About this exercise:
Copy the entries below word for word, minus the pictures.

Web page edit records:
- - - - - - -

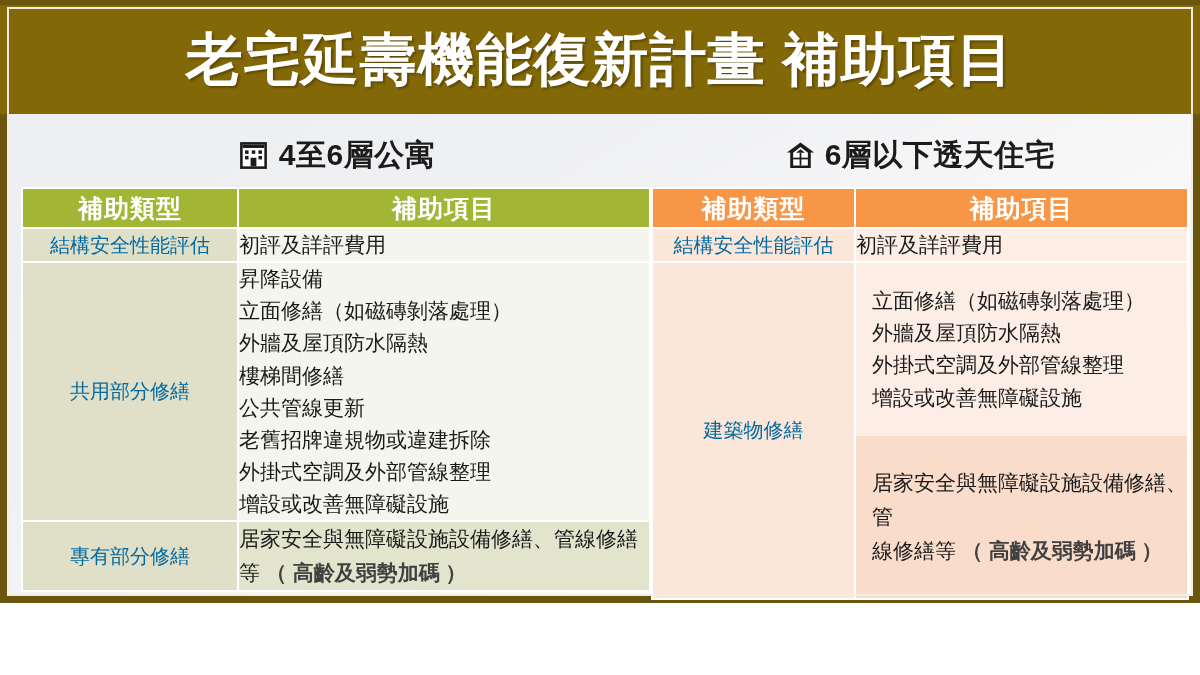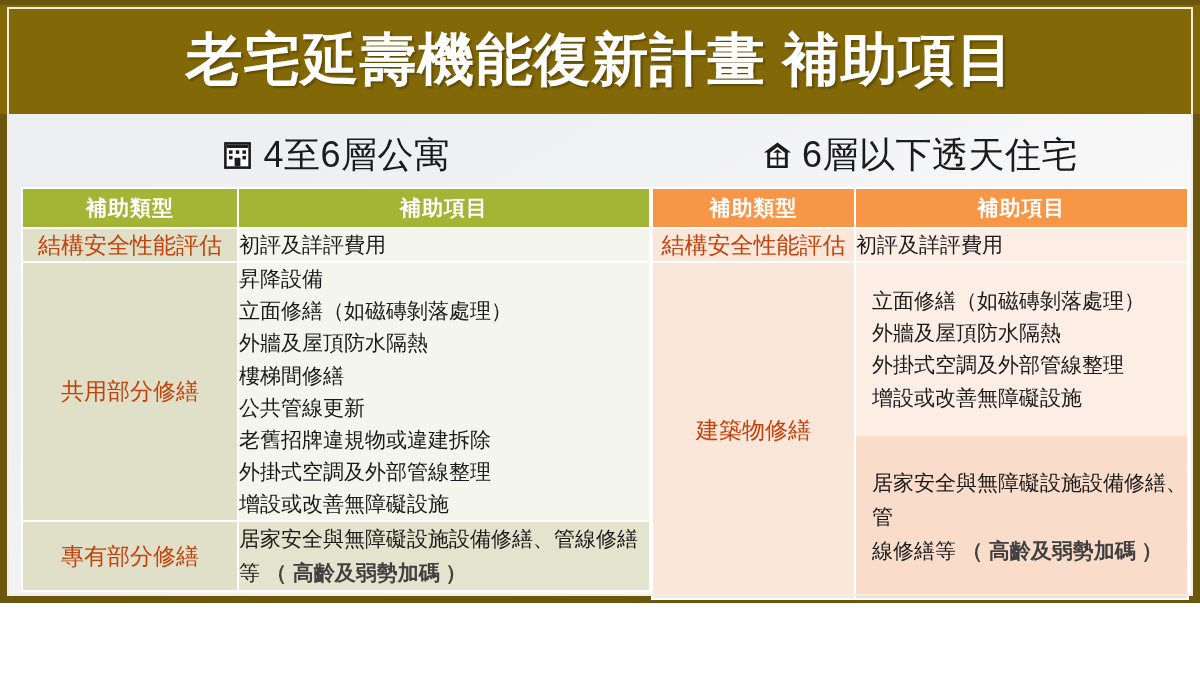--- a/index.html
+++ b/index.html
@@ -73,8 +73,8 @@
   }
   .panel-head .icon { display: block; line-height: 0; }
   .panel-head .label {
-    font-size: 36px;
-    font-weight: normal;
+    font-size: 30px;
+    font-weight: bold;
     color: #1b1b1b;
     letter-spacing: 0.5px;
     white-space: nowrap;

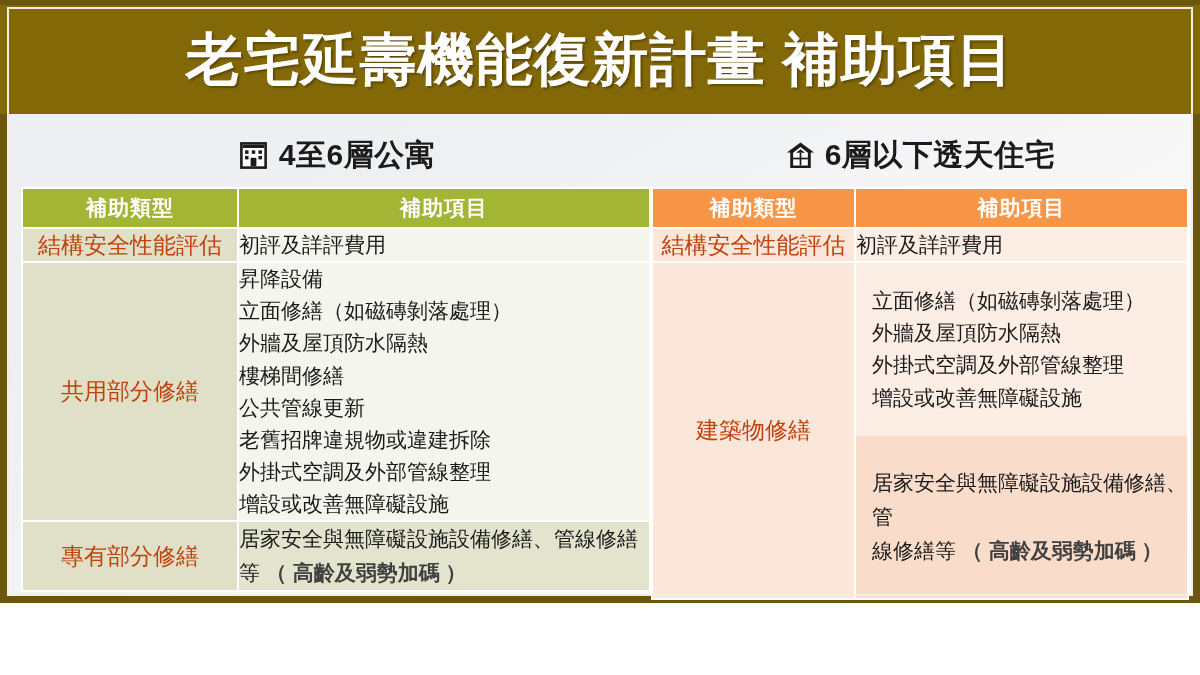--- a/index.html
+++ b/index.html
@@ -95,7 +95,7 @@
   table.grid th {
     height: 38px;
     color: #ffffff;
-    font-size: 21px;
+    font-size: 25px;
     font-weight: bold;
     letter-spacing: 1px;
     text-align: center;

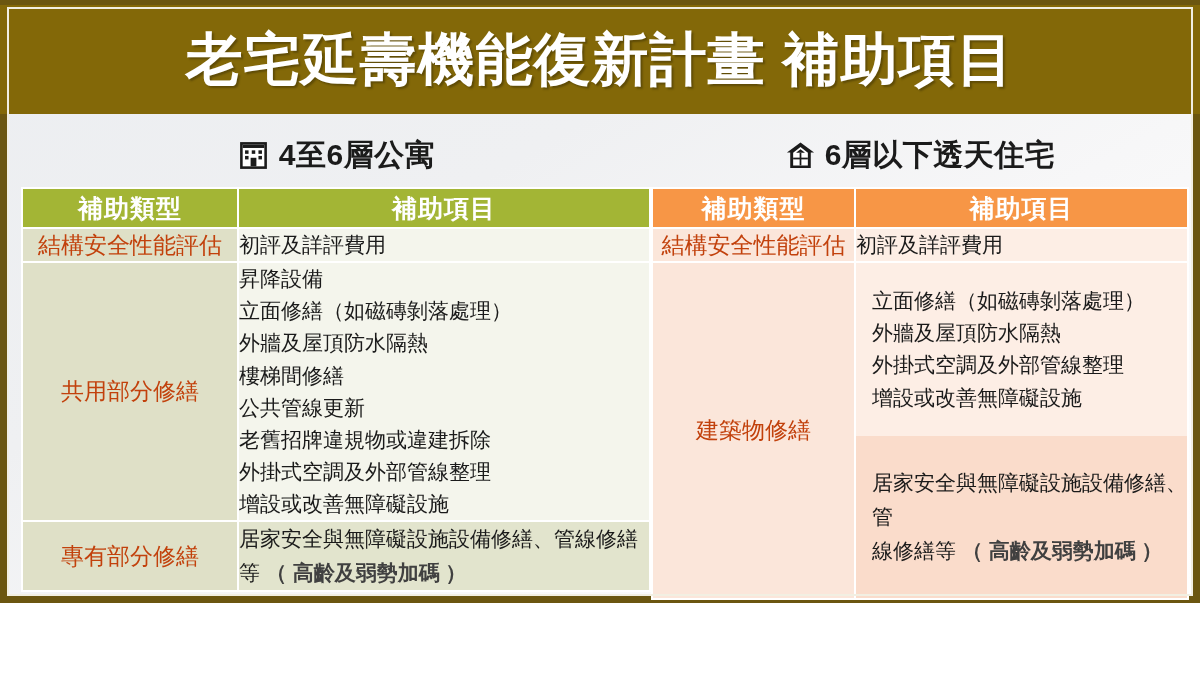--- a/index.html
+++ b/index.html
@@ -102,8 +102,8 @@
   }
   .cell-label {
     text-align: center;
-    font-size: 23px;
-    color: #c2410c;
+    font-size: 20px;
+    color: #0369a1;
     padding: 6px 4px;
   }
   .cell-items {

- - - - - - -

Output for this task:
--- a/index.html
+++ b/index.html
@@ -73,8 +73,8 @@
   }
   .panel-head .icon { display: block; line-height: 0; }
   .panel-head .label {
-    font-size: 36px;
-    font-weight: normal;
+    font-size: 30px;
+    font-weight: bold;
     color: #1b1b1b;
     letter-spacing: 0.5px;
     white-space: nowrap;

--- a/index.html
+++ b/index.html
@@ -95,7 +95,7 @@
   table.grid th {
     height: 38px;
     color: #ffffff;
-    font-size: 21px;
+    font-size: 25px;
     font-weight: bold;
     letter-spacing: 1px;
     text-align: center;

--- a/index.html
+++ b/index.html
@@ -102,8 +102,8 @@
   }
   .cell-label {
     text-align: center;
-    font-size: 23px;
-    color: #c2410c;
+    font-size: 20px;
+    color: #0369a1;
     padding: 6px 4px;
   }
   .cell-items {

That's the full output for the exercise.